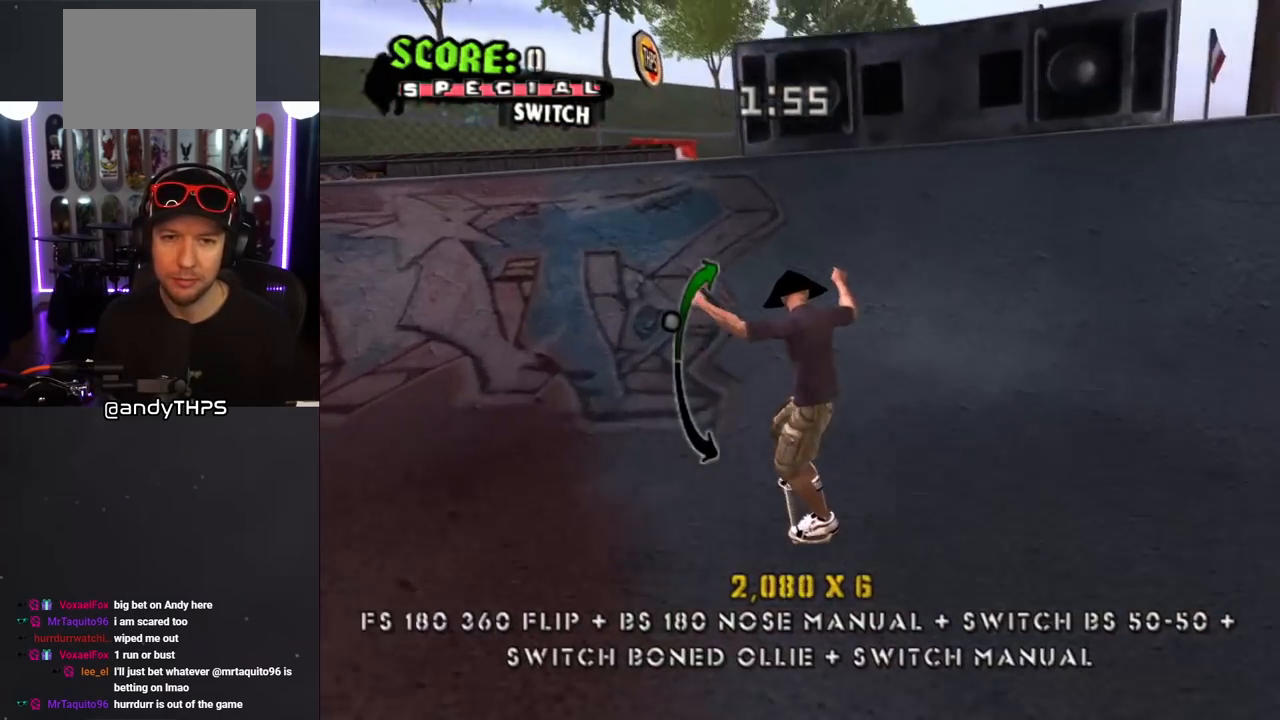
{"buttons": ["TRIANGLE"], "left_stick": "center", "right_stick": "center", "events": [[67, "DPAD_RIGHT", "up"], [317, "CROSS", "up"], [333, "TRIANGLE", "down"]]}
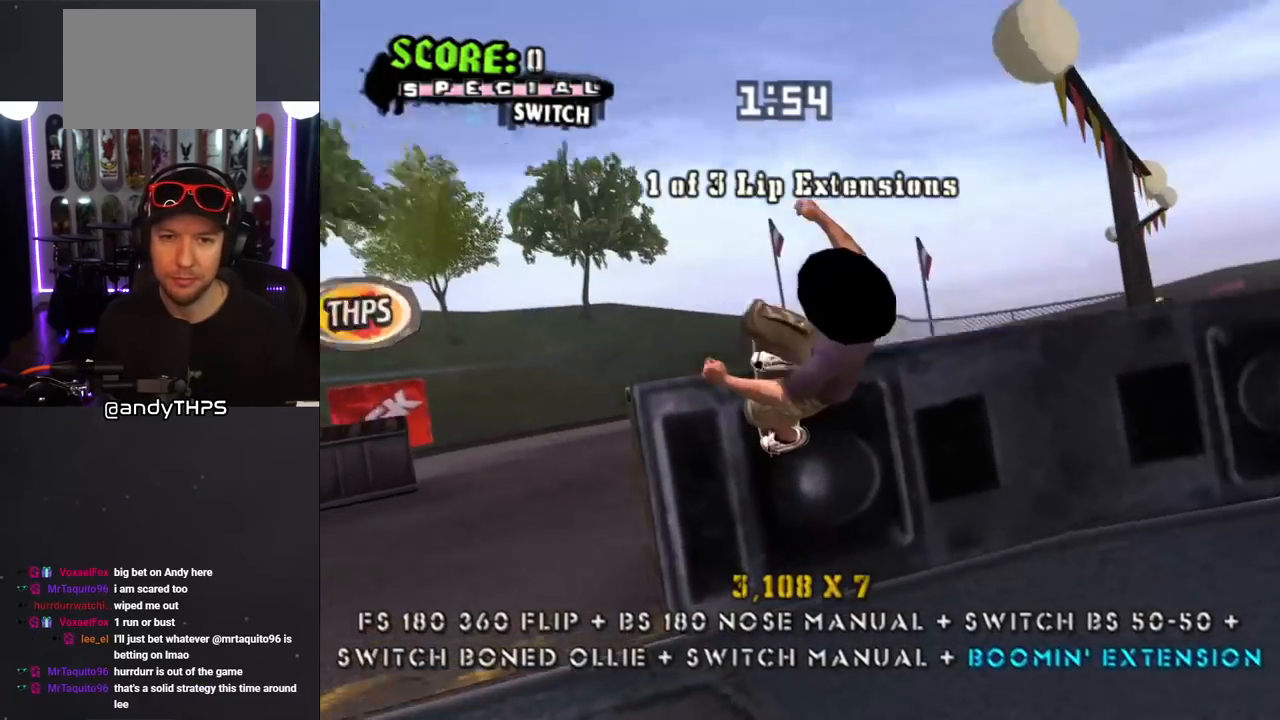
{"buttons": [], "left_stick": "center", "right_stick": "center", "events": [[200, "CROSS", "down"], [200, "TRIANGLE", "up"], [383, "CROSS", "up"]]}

--

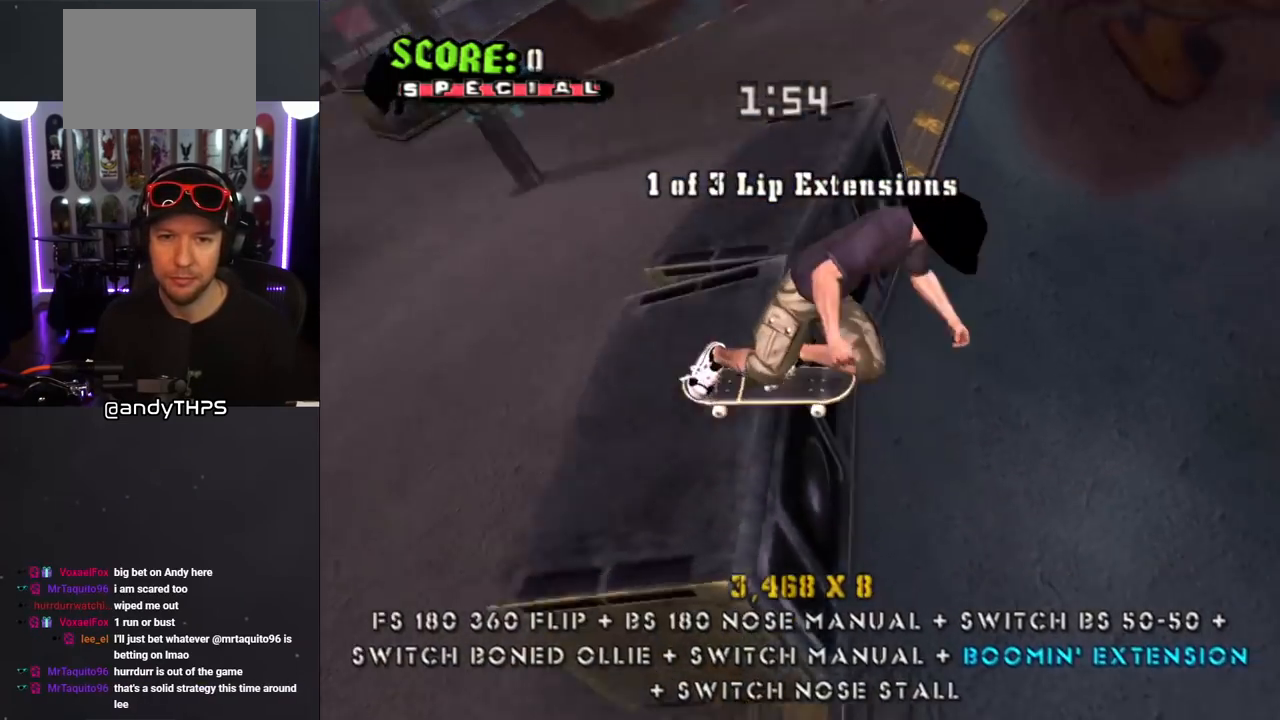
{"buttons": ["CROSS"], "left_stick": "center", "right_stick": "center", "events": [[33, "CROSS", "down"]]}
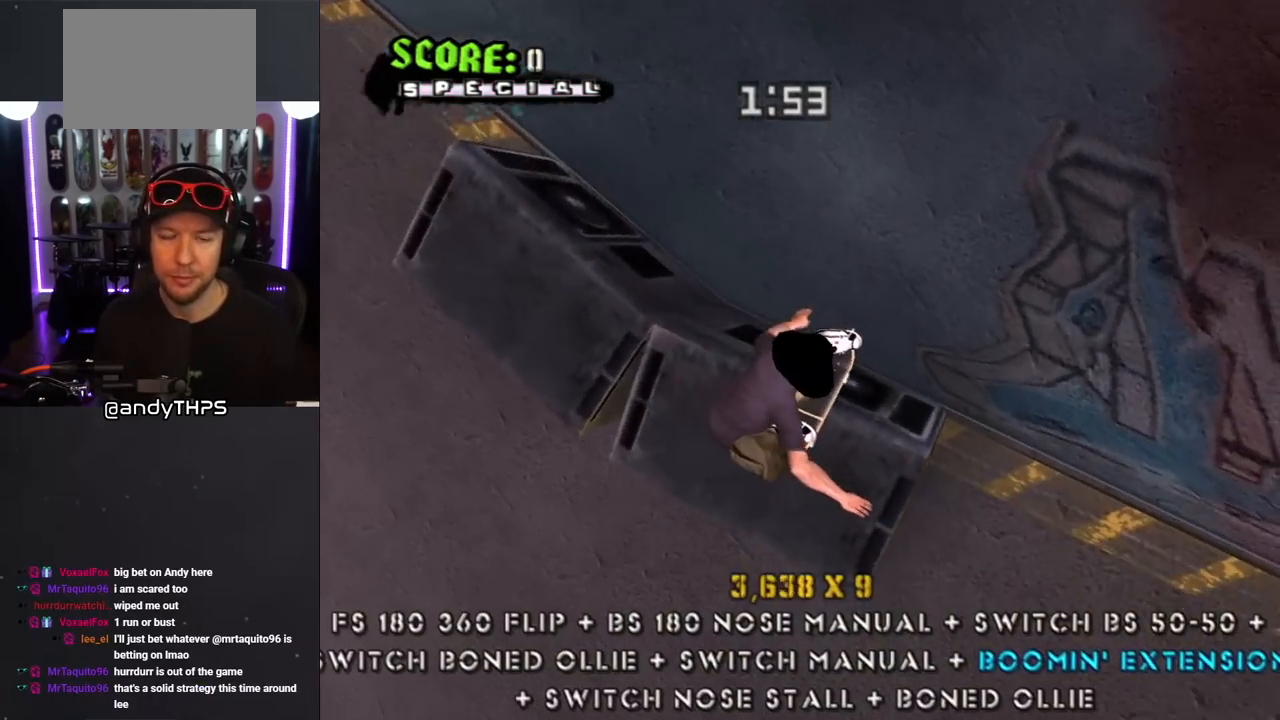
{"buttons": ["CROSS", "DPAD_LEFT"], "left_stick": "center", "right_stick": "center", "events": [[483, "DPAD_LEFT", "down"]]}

* ACTIVITY:
Go through the entries above and copy each line holding the string "TRIANGLE".

* SOLUTION:
{"buttons": ["TRIANGLE"], "left_stick": "center", "right_stick": "center", "events": [[67, "DPAD_RIGHT", "up"], [317, "CROSS", "up"], [333, "TRIANGLE", "down"]]}
{"buttons": [], "left_stick": "center", "right_stick": "center", "events": [[200, "CROSS", "down"], [200, "TRIANGLE", "up"], [383, "CROSS", "up"]]}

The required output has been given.